- _Consignes à suivre_
#1 Dans le texte sur l'argument de simulation, quel nom porte la variante personnelle de l'hypothèse de simulation évoquée à la fin d'une entrée sur la métaphysique ?
#2 Reprenez le texte sur l'argument de simulation à partir de sa dernière phrase et poursuivez-le.
═══ Extrait présenté
Quelques remarques sur l'argument de simulation

La chaîne YouTube Kurzgesagt (de vulgarisation scientifique et parfois philosophique) a récemment publié une vidéo sur l'« argument de simulation ». Les vidéos de Kurzgesagt sont excellentes, ne serait-ce que par l'adorable graphisme de leurs animations ou la voix délicieusement melliflue du narrateur, donc je conseille de regarder (il y a aussi une suite ici, par une autre chaîne, mais elle redit essentiellement les mêmes choses en moins mignon et en moins kurz gesagt). Mais pour les flemmards qui ne veulent ni regarder la vidéo ni lire l'article Wikipédia (voir aussi celui-ci, très proche, qui se concentre sur une version assez spécifique de l'argument, essentiellement celle exposée par Kurzgesagt), je vous la refais en ultra-court :

S'il est possible et intéressant pour une civilisation avancée de mettre en place des univers simulés (réalités virtuelles) qui sont, pour leurs habitants, essentiellement indiscernables de la réalité, alors il faut penser qu'il y a beaucoup plus d'habitants de réalités simulées que d'habitants de la « vraie » réalité, et du coup, statistiquement, nous devrions penser que nous sommes plutôt dans une réalité simulée (ou en tout cas, envisager cette hypothèse et chercher des raisons de penser le contraire).

L'idée est intéressante, et certainement une grande source d'inspiration pour les auteurs de science-fiction ; il y a plein de variantes, d'hypothèses à éclaircir (par exemple autour de la question de la conscience) et de développements à mener (notamment autour de la question de la puissance de calcul et de la possibilité de faire une simulation « paresseuse », ce que Kurzgesagt développe dans sa vidéo : j'avais aussi joué avec cette idée dans un court fragment passé). J'avais moi-même évoqué à la fin de cette entrée sur la métaphysique une variante personnelle particulièrement fumeuse (et forcément, transfinie) de l'hypothèse de simulation, la Théorie de la Totalité Transfinie de Turing (TTTT), qu'il faudra d'ailleurs un de ces jours que je développe plus en détails. Mais bien sûr, comme pour argument de l'apocalypse, beaucoup de gens penseront que l'argument de simulation, sous quelque forme que ce soit, est tout simplement de la branlette intellectuelle qui ne mérite aucune sorte de réponse (et je comprends ça assez bien) : si vous n'aimez pas les divagations métaphysiques, arrêtez de lire maintenant (voire, rétroactivement, quelques paragraphes plus haut).
══════
═══ Données enregistrées
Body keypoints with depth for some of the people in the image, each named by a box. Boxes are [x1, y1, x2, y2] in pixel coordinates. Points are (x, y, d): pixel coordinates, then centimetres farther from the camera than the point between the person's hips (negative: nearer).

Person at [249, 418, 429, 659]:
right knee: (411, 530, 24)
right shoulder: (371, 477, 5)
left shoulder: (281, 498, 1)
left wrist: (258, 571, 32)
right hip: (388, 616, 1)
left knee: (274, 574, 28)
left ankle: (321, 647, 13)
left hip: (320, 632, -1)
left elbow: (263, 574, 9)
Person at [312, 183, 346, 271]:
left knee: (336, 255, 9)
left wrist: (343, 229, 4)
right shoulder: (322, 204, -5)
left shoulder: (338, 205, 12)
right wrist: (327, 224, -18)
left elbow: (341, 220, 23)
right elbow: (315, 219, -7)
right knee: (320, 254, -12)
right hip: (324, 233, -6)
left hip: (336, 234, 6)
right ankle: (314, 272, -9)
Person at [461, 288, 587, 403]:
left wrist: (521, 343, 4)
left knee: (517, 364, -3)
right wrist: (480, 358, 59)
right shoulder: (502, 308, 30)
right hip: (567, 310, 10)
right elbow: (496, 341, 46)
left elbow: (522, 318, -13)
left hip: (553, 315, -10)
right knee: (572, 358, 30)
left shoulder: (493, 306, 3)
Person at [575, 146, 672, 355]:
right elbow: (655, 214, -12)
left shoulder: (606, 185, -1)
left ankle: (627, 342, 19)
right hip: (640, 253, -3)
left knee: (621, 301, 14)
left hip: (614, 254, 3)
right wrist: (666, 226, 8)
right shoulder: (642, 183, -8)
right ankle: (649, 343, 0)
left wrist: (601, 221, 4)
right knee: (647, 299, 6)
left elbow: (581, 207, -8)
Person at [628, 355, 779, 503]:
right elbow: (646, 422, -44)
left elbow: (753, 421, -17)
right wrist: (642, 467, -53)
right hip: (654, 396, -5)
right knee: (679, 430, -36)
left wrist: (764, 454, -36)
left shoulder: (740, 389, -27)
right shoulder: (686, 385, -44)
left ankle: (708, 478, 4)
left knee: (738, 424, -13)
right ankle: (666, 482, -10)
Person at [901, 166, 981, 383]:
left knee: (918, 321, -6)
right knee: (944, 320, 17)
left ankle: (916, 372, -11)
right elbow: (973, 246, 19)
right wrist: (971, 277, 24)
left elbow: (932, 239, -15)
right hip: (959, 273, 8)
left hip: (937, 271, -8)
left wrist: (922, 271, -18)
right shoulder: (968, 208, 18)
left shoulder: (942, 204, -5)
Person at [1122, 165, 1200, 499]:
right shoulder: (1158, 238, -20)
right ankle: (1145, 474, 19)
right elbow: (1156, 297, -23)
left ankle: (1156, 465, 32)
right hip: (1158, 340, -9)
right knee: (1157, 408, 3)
══════
- _Liste des réponses_
#1 Elle s'appelle la Théorie de la Totalité Transfinie de Turing (TTTT).

#2
Je n'ai certainement pas l'intention de fournir une réponse à des questions qui n'en admettent sans doute aucune. L'intérêt de ce genre de réflexions, de toute façon, n'est à mon avis pas de trouver des réponses mais de poser des questions intéressantes et qui stimulent la réflexion (les réponses, fautes d'avoir d'abord trouvé les bonnes questions, seraient sans doute aussi opaques que 42). Et du coup, je voudrais juste faire quelques remarques décousues pour proposer des façons de varier un petit peu la question de l'argument de simulation, de l'aborder différemment. (Je répète volontairement certaines choses que j'ai déjà écrites juste avant l'endroit où je parlais de la Théorie de la Totalité Transfinie de Turing, mais en les développant un peu.)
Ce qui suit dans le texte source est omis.